I dont know if this can be taken as a totally correct solution but : by observation I can see that a function satisfying the given condition is f(k) = k+95 (but i have to prove that it is unique...how?)Then the value of the sum is 1995

We have $ f(f(m) + f(n)) = n + f(f(m) + 95) = m + n + f(2.95)\forall m,n\in\mathbb{N}$ and if $ f(m) = f(n)$ then $ m = n$ therefore $ f(n + 1) + f(n - 1) = 2f(n)\forall n > 1$. Done!

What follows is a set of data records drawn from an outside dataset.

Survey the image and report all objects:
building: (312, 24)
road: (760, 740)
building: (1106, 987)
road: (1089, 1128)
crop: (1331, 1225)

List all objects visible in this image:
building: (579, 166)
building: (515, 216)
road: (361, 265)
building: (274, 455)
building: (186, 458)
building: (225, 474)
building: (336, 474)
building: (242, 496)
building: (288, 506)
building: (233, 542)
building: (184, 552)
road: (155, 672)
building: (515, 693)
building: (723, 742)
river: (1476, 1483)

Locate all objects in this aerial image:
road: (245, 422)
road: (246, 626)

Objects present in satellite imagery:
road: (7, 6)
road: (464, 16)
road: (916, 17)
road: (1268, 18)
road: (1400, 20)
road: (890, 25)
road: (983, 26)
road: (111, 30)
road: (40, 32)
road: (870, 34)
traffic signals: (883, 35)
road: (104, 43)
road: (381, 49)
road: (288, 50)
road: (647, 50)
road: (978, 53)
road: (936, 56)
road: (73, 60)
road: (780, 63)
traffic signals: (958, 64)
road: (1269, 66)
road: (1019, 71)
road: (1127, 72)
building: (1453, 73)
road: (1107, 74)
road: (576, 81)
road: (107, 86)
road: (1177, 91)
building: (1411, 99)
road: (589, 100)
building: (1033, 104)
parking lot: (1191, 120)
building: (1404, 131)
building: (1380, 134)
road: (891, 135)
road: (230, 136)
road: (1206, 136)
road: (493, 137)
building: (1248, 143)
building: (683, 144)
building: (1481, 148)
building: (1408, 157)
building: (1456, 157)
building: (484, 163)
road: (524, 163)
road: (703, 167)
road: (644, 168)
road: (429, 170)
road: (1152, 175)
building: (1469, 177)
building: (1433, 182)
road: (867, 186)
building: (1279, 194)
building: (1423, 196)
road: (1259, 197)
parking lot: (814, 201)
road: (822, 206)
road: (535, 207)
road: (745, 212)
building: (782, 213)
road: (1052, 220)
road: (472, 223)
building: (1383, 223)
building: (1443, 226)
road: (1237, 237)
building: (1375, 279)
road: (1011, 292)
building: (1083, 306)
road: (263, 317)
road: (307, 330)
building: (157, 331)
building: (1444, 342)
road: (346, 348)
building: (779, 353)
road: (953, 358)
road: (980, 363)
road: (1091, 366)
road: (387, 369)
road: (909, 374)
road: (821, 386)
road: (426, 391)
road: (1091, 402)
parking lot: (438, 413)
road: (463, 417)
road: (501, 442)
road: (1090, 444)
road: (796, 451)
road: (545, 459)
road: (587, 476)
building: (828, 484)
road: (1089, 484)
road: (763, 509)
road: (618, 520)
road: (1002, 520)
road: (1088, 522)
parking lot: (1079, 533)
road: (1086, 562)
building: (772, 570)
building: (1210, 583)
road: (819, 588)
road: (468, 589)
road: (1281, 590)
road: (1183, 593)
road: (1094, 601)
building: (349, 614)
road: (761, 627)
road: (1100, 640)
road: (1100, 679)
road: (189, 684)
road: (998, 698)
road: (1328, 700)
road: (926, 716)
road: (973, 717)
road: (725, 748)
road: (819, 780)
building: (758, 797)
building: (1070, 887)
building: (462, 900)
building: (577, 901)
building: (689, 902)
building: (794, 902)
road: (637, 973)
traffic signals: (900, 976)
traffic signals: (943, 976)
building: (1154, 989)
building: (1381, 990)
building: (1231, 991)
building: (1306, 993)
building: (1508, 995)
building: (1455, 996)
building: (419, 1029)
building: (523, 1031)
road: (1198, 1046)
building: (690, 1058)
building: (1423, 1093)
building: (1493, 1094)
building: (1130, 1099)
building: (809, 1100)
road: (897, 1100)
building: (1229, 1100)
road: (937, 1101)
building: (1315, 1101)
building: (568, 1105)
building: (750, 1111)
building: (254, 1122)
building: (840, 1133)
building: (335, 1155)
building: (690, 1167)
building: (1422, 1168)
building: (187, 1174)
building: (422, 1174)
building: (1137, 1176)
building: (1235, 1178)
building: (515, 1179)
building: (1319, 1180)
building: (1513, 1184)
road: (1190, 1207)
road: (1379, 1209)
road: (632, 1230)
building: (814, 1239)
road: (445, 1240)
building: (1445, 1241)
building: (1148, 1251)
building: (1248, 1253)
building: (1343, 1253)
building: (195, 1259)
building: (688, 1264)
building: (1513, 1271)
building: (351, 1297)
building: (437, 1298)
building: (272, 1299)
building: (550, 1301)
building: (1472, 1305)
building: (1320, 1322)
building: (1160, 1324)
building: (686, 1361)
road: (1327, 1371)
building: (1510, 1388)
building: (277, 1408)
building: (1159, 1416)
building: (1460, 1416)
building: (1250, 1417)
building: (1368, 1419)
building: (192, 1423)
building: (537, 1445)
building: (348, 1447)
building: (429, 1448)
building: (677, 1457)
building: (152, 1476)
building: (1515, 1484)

Today i've known a nice proof for this problem:, i will replace $95$ by $K$: - First, $1 + f(m + f(n)) = n + 1 + f(m + K) \implies f(1 + f(m + f(n))) = f(n + 1 + f(m + K)) \implies m + f(n) + f(K + 1) = m + K + f(n + K + 1) \implies f(n + K + 1) = f(n) + f(K + 1) - K$ (*) - Second, $P(m, n) is f(m + f(n)) = n + f(m + K)$: i) $P(m, K + f(n)): f(m + n + f(2K)) = f(m + f(K + f(n))) = f(n) + K + f(m + K)$ ii) Change $m, n$ in i), $f(m + n + f(2K)) = f(m) + f(n + K) + K$ Therefore, $f(m + K) + f(n) + K = f(m) + f(n + K) + K \implies f(m + K) - f(m) = f(n + K) - f(n) \implies f(n + K) - f(n) = f(K + 1) - f(1)$ (**) $$P(m, n + 1) in (**): f(n + K + 1) - f(n + 1) = f(K + 1) - f(1) \implies f(n) + f(K + 1) - K - f(n + 1) = f(K + 1) - f(1) \implies f(n + 1) - f(n) = f(1) - K$$ $$\implies f(n) - f(1) = (n - 1)(f(1) - K) \implies f(n) = n(f(1) - K) + K $$ Use it in the first, we have: (Set $a = f(1)$) $(m + f(n))(a - K) + K = n + (m + K)(a - K) + K$ $\implies f(n)(a - K) = n + K(a - K)$ $\implies (n(a - K) + K)(a - K) = n + Ka - K^2$ $\implies n(a - K)^2 = n$ So $a = K + 1$ or $a = K - 1$ Case $a = K + 1$ we get $f(n) = n + K$ Case $a = K - 1$ we get $f(n) = K - n$, let $n := 2K$ then f(2K) < 0, contradition. So there exist a unique function $f$. Done. P.s: Sorry for bump up this topic. I want to share nice idea .